** Data extract **
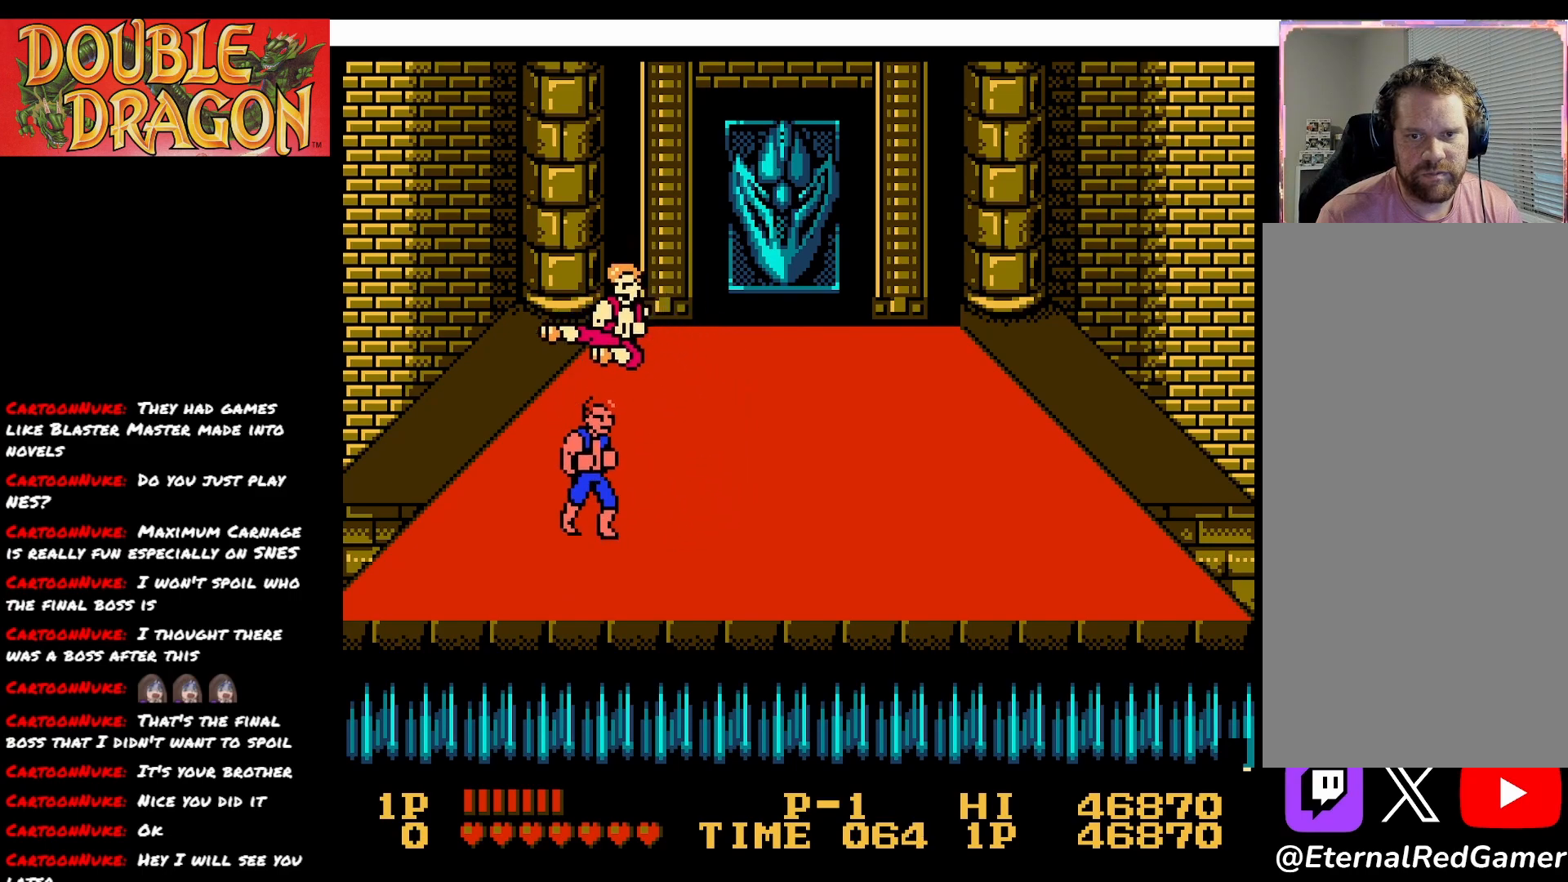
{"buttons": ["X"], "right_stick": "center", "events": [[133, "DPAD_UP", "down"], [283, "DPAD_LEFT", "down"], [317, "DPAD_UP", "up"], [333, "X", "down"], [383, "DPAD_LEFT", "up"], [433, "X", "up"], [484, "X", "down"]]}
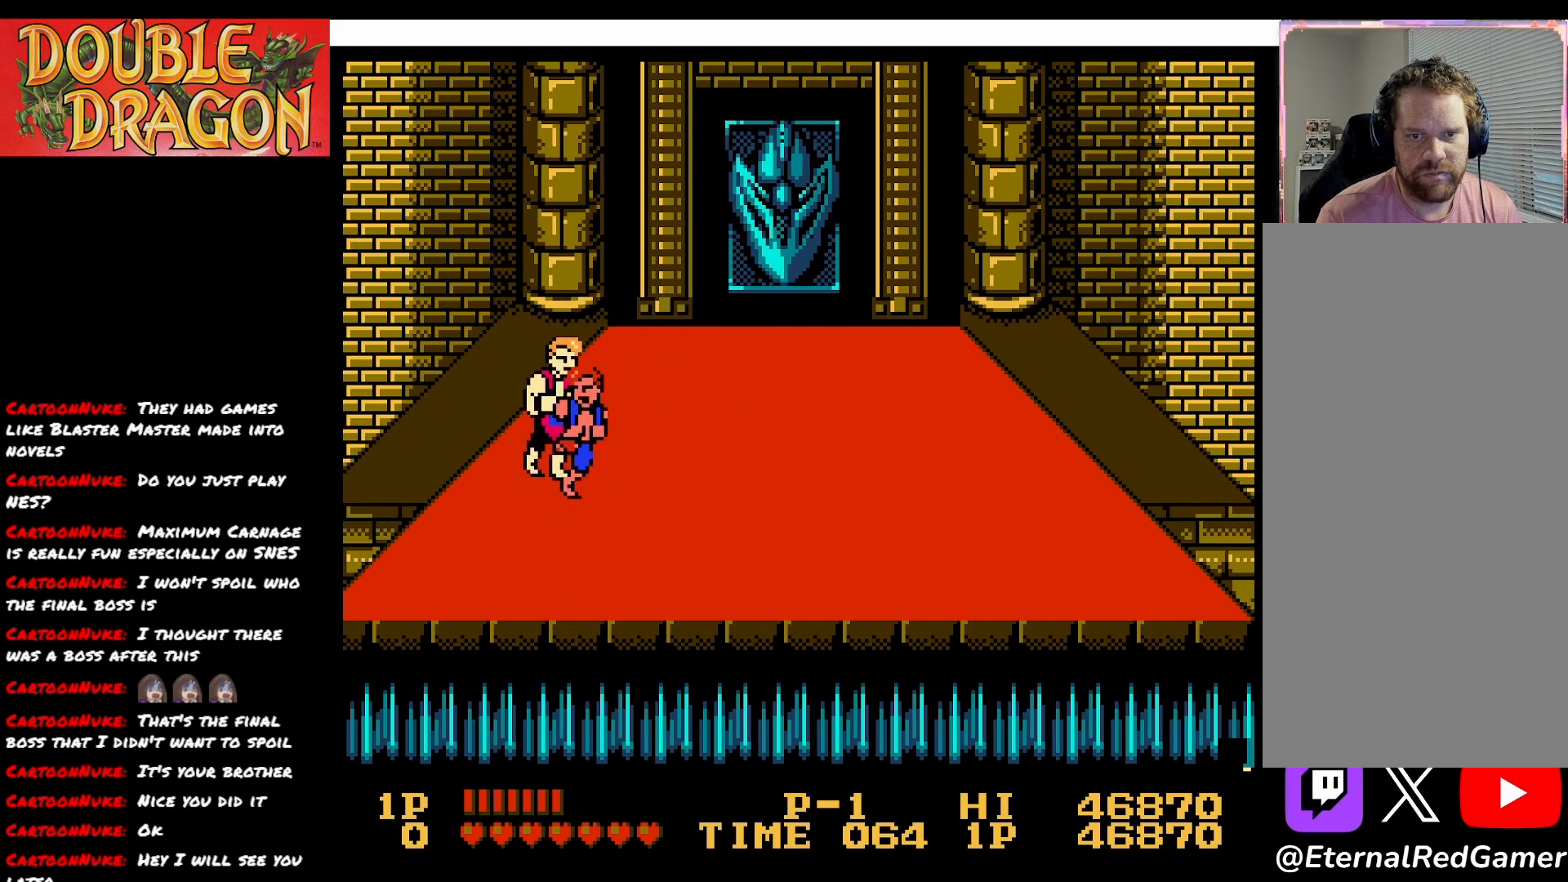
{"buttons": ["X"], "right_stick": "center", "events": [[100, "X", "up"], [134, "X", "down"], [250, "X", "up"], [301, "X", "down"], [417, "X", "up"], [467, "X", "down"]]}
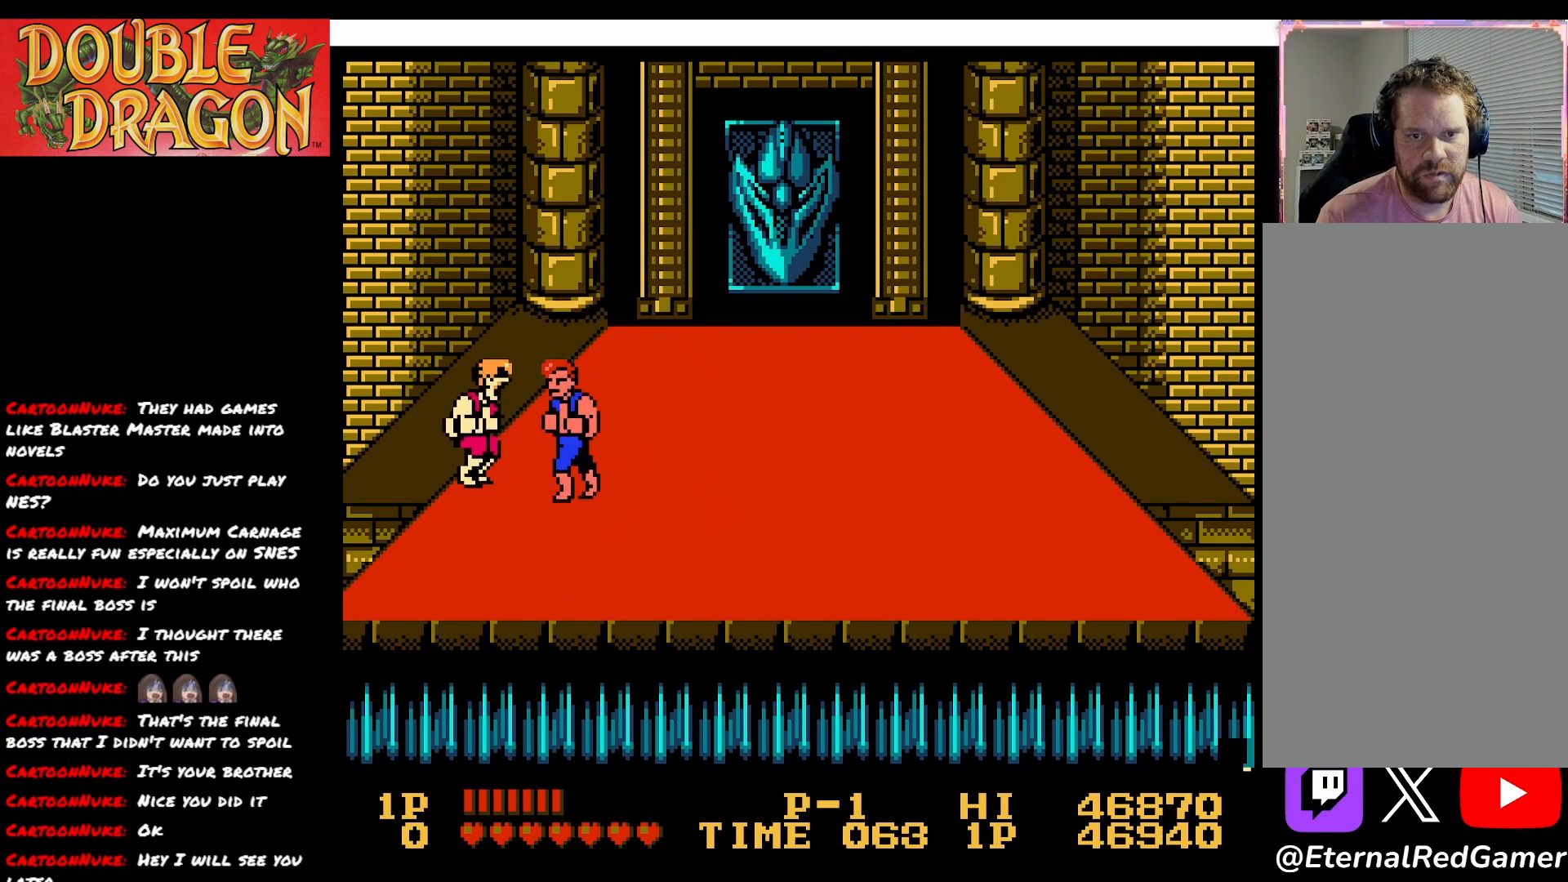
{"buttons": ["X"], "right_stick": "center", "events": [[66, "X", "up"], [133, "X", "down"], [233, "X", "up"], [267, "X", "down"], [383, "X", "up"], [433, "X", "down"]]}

** Assigned task **
The copy must match every line of the data exactly and contain no pictures.

** Solution for this problem **
{"buttons": ["X"], "right_stick": "center", "events": [[133, "DPAD_UP", "down"], [283, "DPAD_LEFT", "down"], [317, "DPAD_UP", "up"], [333, "X", "down"], [383, "DPAD_LEFT", "up"], [433, "X", "up"], [484, "X", "down"]]}
{"buttons": ["X"], "right_stick": "center", "events": [[100, "X", "up"], [134, "X", "down"], [250, "X", "up"], [301, "X", "down"], [417, "X", "up"], [467, "X", "down"]]}
{"buttons": ["X"], "right_stick": "center", "events": [[66, "X", "up"], [133, "X", "down"], [233, "X", "up"], [267, "X", "down"], [383, "X", "up"], [433, "X", "down"]]}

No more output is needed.